(Saved data entries)
===

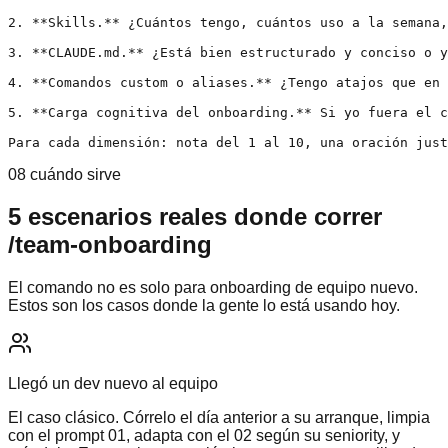
2. **Skills.** ¿Cuántos tengo, cuántos uso a la semana,
3. **CLAUDE.md.** ¿Está bien estructurado y conciso o y
4. **Comandos custom o aliases.** ¿Tengo atajos que en 
5. **Carga cognitiva del onboarding.** Si yo fuera el c
Para cada dimensión: nota del 1 al 10, una oración just
08 cuándo sirve
5 escenarios reales donde correr
/team-onboarding
El comando no es solo para onboarding de equipo nuevo.
Estos son los casos donde la gente lo está usando hoy.
Llegó un dev nuevo al equipo
El caso clásico. Córrelo el día anterior a su arranque, limpia
con el prompt 01, adapta con el 02 según su seniority, y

===

Action item:
Copy out all lines above holding "onboarding".

Solution:
5. **Carga cognitiva del onboarding.** Si yo fuera el c
/team-onboarding
El comando no es solo para onboarding de equipo nuevo.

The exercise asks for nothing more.